> [Task to complete] Every entry is to be written out word for word.

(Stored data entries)

********************

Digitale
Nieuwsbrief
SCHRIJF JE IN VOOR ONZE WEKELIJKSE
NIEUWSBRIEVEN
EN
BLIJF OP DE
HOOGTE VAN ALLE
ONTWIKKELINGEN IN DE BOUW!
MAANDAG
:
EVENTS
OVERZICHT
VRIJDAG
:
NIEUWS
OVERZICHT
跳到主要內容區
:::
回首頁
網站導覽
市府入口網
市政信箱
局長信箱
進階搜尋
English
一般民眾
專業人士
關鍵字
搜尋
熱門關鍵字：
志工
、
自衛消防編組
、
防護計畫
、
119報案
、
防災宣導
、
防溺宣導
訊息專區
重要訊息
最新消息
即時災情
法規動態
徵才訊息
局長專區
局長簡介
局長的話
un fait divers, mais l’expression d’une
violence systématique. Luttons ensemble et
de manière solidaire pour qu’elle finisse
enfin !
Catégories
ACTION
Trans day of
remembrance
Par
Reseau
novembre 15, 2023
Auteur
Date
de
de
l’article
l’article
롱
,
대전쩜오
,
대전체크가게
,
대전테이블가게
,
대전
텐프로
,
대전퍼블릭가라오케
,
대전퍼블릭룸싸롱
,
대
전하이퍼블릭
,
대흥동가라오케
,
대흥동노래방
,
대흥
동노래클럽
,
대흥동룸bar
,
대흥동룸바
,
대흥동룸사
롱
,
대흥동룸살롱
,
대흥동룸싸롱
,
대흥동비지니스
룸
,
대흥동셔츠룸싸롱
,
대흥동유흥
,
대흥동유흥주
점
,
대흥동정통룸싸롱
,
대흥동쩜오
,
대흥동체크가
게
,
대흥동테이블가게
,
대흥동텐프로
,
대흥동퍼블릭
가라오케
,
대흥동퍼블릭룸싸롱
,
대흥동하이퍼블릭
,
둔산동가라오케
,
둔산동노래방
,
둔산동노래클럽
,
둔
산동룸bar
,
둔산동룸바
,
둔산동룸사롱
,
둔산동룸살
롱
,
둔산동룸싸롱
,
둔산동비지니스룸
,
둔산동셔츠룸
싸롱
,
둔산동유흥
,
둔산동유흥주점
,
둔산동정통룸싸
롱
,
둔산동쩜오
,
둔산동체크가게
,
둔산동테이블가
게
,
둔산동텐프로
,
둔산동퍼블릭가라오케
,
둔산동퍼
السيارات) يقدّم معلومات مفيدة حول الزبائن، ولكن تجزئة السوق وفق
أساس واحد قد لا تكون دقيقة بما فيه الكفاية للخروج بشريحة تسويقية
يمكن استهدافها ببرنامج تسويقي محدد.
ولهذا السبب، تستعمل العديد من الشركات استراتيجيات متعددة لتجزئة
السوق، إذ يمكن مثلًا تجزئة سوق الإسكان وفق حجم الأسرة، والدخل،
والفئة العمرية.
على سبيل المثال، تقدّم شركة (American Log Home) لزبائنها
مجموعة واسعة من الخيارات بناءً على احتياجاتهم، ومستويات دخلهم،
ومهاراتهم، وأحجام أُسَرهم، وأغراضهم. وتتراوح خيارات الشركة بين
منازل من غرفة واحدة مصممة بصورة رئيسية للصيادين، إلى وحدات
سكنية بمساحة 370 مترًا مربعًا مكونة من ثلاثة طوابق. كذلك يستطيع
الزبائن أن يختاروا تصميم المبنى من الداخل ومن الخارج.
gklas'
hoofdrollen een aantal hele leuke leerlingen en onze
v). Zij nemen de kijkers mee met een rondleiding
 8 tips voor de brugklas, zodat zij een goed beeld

********************

> [Solution]
Digitale
Nieuwsbrief
SCHRIJF JE IN VOOR ONZE WEKELIJKSE
NIEUWSBRIEVEN
EN
BLIJF OP DE
HOOGTE VAN ALLE
ONTWIKKELINGEN IN DE BOUW!
MAANDAG
:
EVENTS
OVERZICHT
VRIJDAG
:
NIEUWS
OVERZICHT
跳到主要內容區
:::
回首頁
網站導覽
市府入口網
市政信箱
局長信箱
進階搜尋
English
一般民眾
專業人士
關鍵字
搜尋
熱門關鍵字：
志工
、
自衛消防編組
、
防護計畫
、
119報案
、
防災宣導
、
防溺宣導
訊息專區
重要訊息
最新消息
即時災情
法規動態
徵才訊息
局長專區
局長簡介
局長的話
un fait divers, mais l’expression d’une
violence systématique. Luttons ensemble et
de manière solidaire pour qu’elle finisse
enfin !
Catégories
ACTION
Trans day of
remembrance
Par
Reseau
novembre 15, 2023
Auteur
Date
de
de
l’article
l’article
롱
,
대전쩜오
,
대전체크가게
,
대전테이블가게
,
대전
텐프로
,
대전퍼블릭가라오케
,
대전퍼블릭룸싸롱
,
대
전하이퍼블릭
,
대흥동가라오케
,
대흥동노래방
,
대흥
동노래클럽
,
대흥동룸bar
,
대흥동룸바
,
대흥동룸사
롱
,
대흥동룸살롱
,
대흥동룸싸롱
,
대흥동비지니스
룸
,
대흥동셔츠룸싸롱
,
대흥동유흥
,
대흥동유흥주
점
,
대흥동정통룸싸롱
,
대흥동쩜오
,
대흥동체크가
게
,
대흥동테이블가게
,
대흥동텐프로
,
대흥동퍼블릭
가라오케
,
대흥동퍼블릭룸싸롱
,
대흥동하이퍼블릭
,
둔산동가라오케
,
둔산동노래방
,
둔산동노래클럽
,
둔
산동룸bar
,
둔산동룸바
,
둔산동룸사롱
,
둔산동룸살
롱
,
둔산동룸싸롱
,
둔산동비지니스룸
,
둔산동셔츠룸
싸롱
,
둔산동유흥
,
둔산동유흥주점
,
둔산동정통룸싸
롱
,
둔산동쩜오
,
둔산동체크가게
,
둔산동테이블가
게
,
둔산동텐프로
,
둔산동퍼블릭가라오케
,
둔산동퍼
السيارات) يقدّم معلومات مفيدة حول الزبائن، ولكن تجزئة السوق وفق
أساس واحد قد لا تكون دقيقة بما فيه الكفاية للخروج بشريحة تسويقية
يمكن استهدافها ببرنامج تسويقي محدد.
ولهذا السبب، تستعمل العديد من الشركات استراتيجيات متعددة لتجزئة
السوق، إذ يمكن مثلًا تجزئة سوق الإسكان وفق حجم الأسرة، والدخل،
والفئة العمرية.
على سبيل المثال، تقدّم شركة (American Log Home) لزبائنها
مجموعة واسعة من الخيارات بناءً على احتياجاتهم، ومستويات دخلهم،
ومهاراتهم، وأحجام أُسَرهم، وأغراضهم. وتتراوح خيارات الشركة بين
منازل من غرفة واحدة مصممة بصورة رئيسية للصيادين، إلى وحدات
سكنية بمساحة 370 مترًا مربعًا مكونة من ثلاثة طوابق. كذلك يستطيع
الزبائن أن يختاروا تصميم المبنى من الداخل ومن الخارج.
gklas'
hoofdrollen een aantal hele leuke leerlingen en onze
v). Zij nemen de kijkers mee met een rondleiding
 8 tips voor de brugklas, zodat zij een goed beeld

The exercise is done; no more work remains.